AIを使っているのに、なんかズレた答えが返ってくる。

その原因の9割は、指示の精度です。

通じない指示の共通点

こういう指示、よく見ます:

  • 「いい感じにして」
  • 「なんかうまくやって」
  • 「Instagramに投稿したい」

AIにとって「いい感じ」は定義がありません。

曖昧な指示 → 曖昧な出力

通じる指示の共通点

こういう指示は一発で動きます:

  • 「Instagram Graph APIを使って、{image_url}の画像と{caption}のキャプションをフィード投稿するPythonコードを書いて。

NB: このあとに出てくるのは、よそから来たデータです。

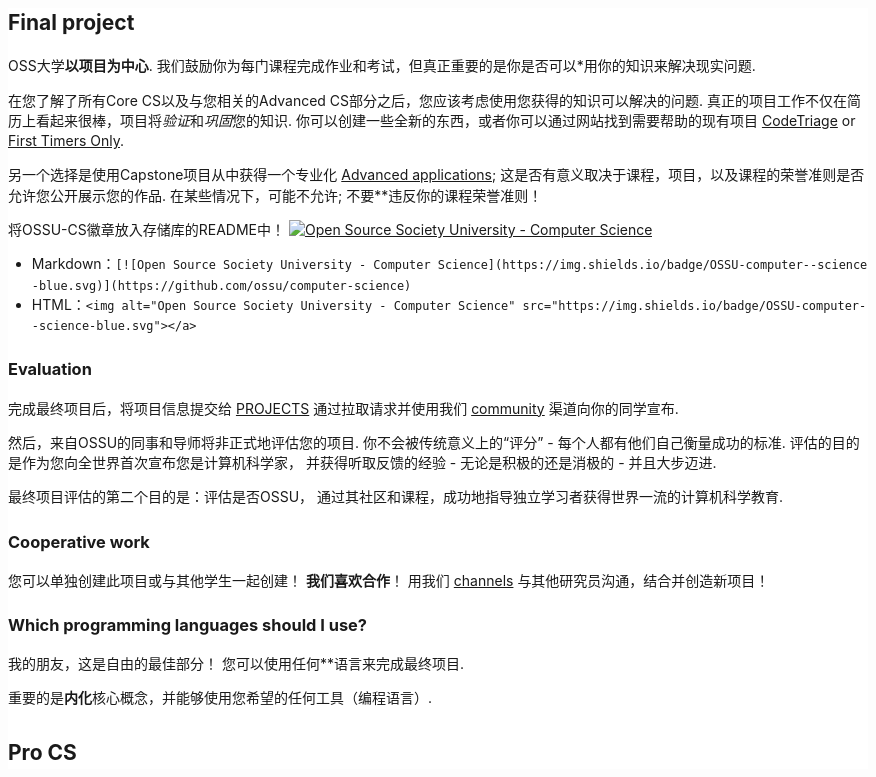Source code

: ## Final project

OSS大学**以项目为中心**.
我们鼓励你为每门课程完成作业和考试，但真正重要的是你是否可以*用你的知识来解决现实问题.

在您了解了所有Core CS以及与您相关的Advanced CS部分之后，您应该考虑使用您获得的知识可以解决的问题.
真正的项目工作不仅在简历上看起来很棒，项目将*验证*和*巩固*您的知识.
你可以创建一些全新的东西，或者你可以通过网站找到需要帮助的现有项目
[CodeTriage](https://www.codetriage.com/)
or
[First Timers Only](http://www.firsttimersonly.com/).

另一个选择是使用Capstone项目从中获得一个专业化 [Advanced applications](#advanced-applications);
这是否有意义取决于课程，项目，以及课程的荣誉准则是否允许您公开展示您的作品.
在某些情况下，可能不允许;
不要**违反你的课程荣誉准则！

将OSSU-CS徽章放入存储库的README中！
[![Open Source Society University - Computer Science](https://img.shields.io/badge/OSSU-computer--science-blue.svg)](https://github.com/ossu/computer-science)

-  Markdown：`[![Open Source Society University - Computer Science](https://img.shields.io/badge/OSSU-computer--science-blue.svg)](https://github.com/ossu/computer-science)`
-  HTML：`<img alt="Open Source Society University - Computer Science" src="https://img.shields.io/badge/OSSU-computer--science-blue.svg"></a>`

### Evaluation

完成最终项目后，将项目信息提交给 [PROJECTS](https://github.com/ossu/computer-science/blob/master/PROJECTS.md)
通过拉取请求并使用我们 [community](#community) 渠道向你的同学宣布.

然后，来自OSSU的同事和导师将非正式地评估您的项目.
你不会被传统意义上的“评分” - 每个人都有他们自己衡量成功的标准.
评估的目的是作为您向全世界首次宣布您是计算机科学家，
并获得听取反馈的经验 - 无论是积极的还是消极的 - 并且大步迈进.

最终项目评估的第二个目的是：评估是否OSSU，
通过其社区和课程，成功地指导独立学习者获得世界一流的计算机科学教育.

### Cooperative work

您可以单独创建此项目或与其他学生一起创建！
**我们喜欢合作**！
用我们 [channels](#community) 与其他研究员沟通，结合并创造新项目！

### Which programming languages should I use?

我的朋友，这是自由的最佳部分！
您可以使用任何**语言来完成最终项目.

重要的是**内化**核心概念，并能够使用您希望的任何工具（编程语言）.

## Pro CS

エラー時はlogに書き出して」
  • 「WordPressのREST APIで記事を投稿して。タイトル、本文、ステータスはpublishで。認証はBasic Auth」

具体的な指示 → 実装レベルの出力

具体的にするための3つの要素

1. 何をしたいか(目的)

曖昧:「投稿したい」
具体:「Instagram Graph APIで画像を投稿したい」

2. どこで動かすか(環境)

曖昧:「自動化したい」
具体:「Pythonスクリプトで、ローカルのMacから実行する」

3. 制約・条件(制限)

曖昧:(なし)
具体:「失敗したらログに書き出す。タイムアウトは30秒」

なぜこれが重要なのか

AIは「足りない情報は補完する」仕様です。

補完の方向が間違うと、ズレた答えになります。

情報を最初から全部渡せば、補完が起きない。

補完させない指示が、精度の高い指示です。

通信の知識があると指示が変わる理由

「リクエスト」「レスポンス」「JSON」「API」を知っていると、

→ 使う言葉が変わる

→ AIが解釈できる精度で指示できる

→ 一発で欲しいコードが出てくる

これが「通信を知ってる人と知らない人の差」です。

実際の変化

通信知識なし:
「WordPressに自動で記事を投稿する方法を教えて」

→ 一般的な説明が返ってくる

通信知識あり:
「WordPress REST APIの /wp/v2/posts エンドポイントにBasic認証でPOSTして、titleとcontentとstatusをJSONで渡す。Pythonのrequestsライブラリで実装して」

→ そのまま動くコードが返ってくる

結論

AIは魔法じゃない。

入力の質が、出力の質を決めます。

「通じる指示」を出せる人が、AIを本当に使いこなす人です。